Medical oncologist(n = 189) Hepatologist/GI specialist(n = 332) EU total(n = 588)
BCLC stage at study entry, % of n
A 6.9 8.7 9.0
B 19.6 27.7 24.3
C 59.3 50.6 52.9
D 3.2 5.4 4.9
NE/missing 11.1 7.5 8.8
TNM stage at study entry, % of n
I 3.2 10.5 8.8
II 8.5 12.3 10.2
III 39.2 41.9 40.3
IV 40.2 19.9 26.9
NE/missing 9.0 15.4 13.8
Child-Pugh score at start of sorafenib therapy, % of n
A 68.3 64.8 66.3
B 13.8 26.8 21.6
C 1.1 1.8 1.5
NE/missing 16.9 6.6 10.5
CLIP score at start of sorafenib therapy, % of n
0 14.8 8.4 11.9
1 24.3 26.5 26.0
2 24.3 26.5 25.9
3 5.8 15.7 11.4
4–6 4.2 11.4 8.7
NE/missing 26.5 11.4 16.2

NE, not evaluable


These data reflect real-world sorafenib given to a broad range of patients, indicating a similar safety profile across the different disease stages. Evaluation is ongoing, with more mature data expected from the final analysis.


B. Daniele: Dr B. Daniele has participated in advisory boards and received lecture fees from Bayer.

J. Turnes: Dr J Turnes has participated in advisory boards for Roche Pharma.

C. Papandreou: Prof. C Papandreou has participated in advisory boards for Bayer, Sanofi Aventis, Novartis, Bristol Meyers Squibb and Janssen.

P. Stål: Prof. Stål has advised and received a grant from Bayer.

A. Croitoru: Dr A Croitoru has consulted for and received an investigator fee from Bayer.

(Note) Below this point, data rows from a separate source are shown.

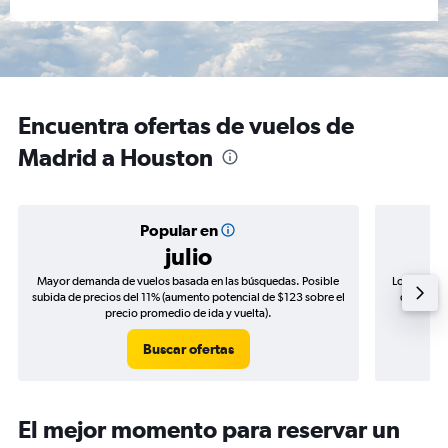
Encuentra ofertas de vuelos de
Madrid a Houston
Popular en
julio
Mayor demanda de vuelos basada en las búsquedas. Posible
Los precio
subida de precios del 11% (aumento potencial de $123 sobre el
de precio
precio promedio de ida y vuelta).
Buscar ofertas
El mejor momento para reservar un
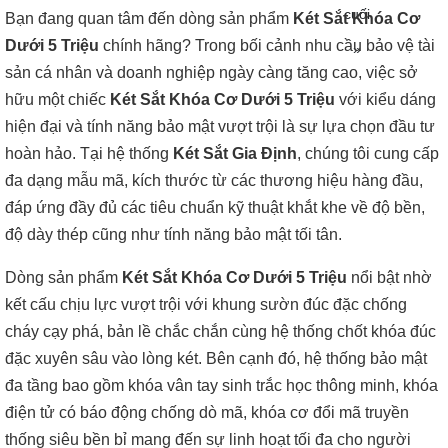
cuối
Bạn đang quan tâm đến dòng sản phẩm
Két Sắt Khóa Cơ
Dưới 5 Triệu
chính hãng? Trong bối cảnh nhu cầu bảo vệ tài
»
sản cá nhân và doanh nghiệp ngày càng tăng cao, việc sở
hữu một chiếc
Két Sắt Khóa Cơ Dưới 5 Triệu
với kiểu dáng
hiện đại và tính năng bảo mật vượt trội là sự lựa chọn đầu tư
hoàn hảo. Tại hệ thống
Két Sắt Gia Định
, chúng tôi cung cấp
đa dạng mẫu mã, kích thước từ các thương hiệu hàng đầu,
đáp ứng đầy đủ các tiêu chuẩn kỹ thuật khắt khe về độ bền,
độ dày thép cũng như tính năng bảo mật tối tân.
Dòng sản phẩm
Két Sắt Khóa Cơ Dưới 5 Triệu
nổi bật nhờ
kết cấu chịu lực vượt trội với khung sườn đúc đặc chống
cháy cạy phá, bản lề chắc chắn cùng hệ thống chốt khóa đúc
đặc xuyên sâu vào lòng két. Bên cạnh đó, hệ thống bảo mật
đa tầng bao gồm khóa vân tay sinh trắc học thông minh, khóa
điện tử có báo động chống dò mã, khóa cơ đổi mã truyền
thống siêu bền bỉ mang đến sự linh hoạt tối đa cho người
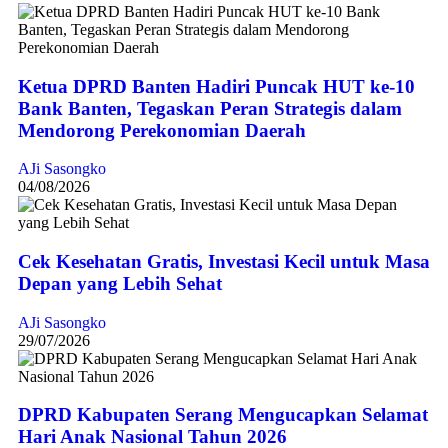
Ketua DPRD Banten Hadiri Puncak HUT ke-10
Bank Banten, Tegaskan Peran Strategis dalam
Mendorong Perekonomian Daerah
AJi Sasongko
04/08/2026
Cek Kesehatan Gratis, Investasi Kecil untuk Masa
Depan yang Lebih Sehat
AJi Sasongko
29/07/2026
DPRD Kabupaten Serang Mengucapkan Selamat
Hari Anak Nasional Tahun 2026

P: Mathurin: Dr. P . Mathurin was paid speaking at symposia for Roche, Schering-Plough, Gilead Sciences, Bristol-Myers Squibb, Janssen-Cilag and Bayer Healthcare pharmaceutical companies. He is an investigator for Roche, Schering-Plough, Bristol-Myers Squibb, Gilead Sciences, Vertex pharmaceuticals Janssen-Cilag, Boeringher, Novartis and Bayer Healthcare companies. He is a member of the French boards of experts in Hepatology for Roche Schering-Plough, Gilead Sciences, Bayer Healthcare and Bristol-Myers Squibb pharmaceutical companies. He is consulting for the Gilead Sciences, Bristol-Myers Squibb, Bayer Healthcare and Vertex pharmaceutical Companies.

All other authors have declared no conflicts of interest.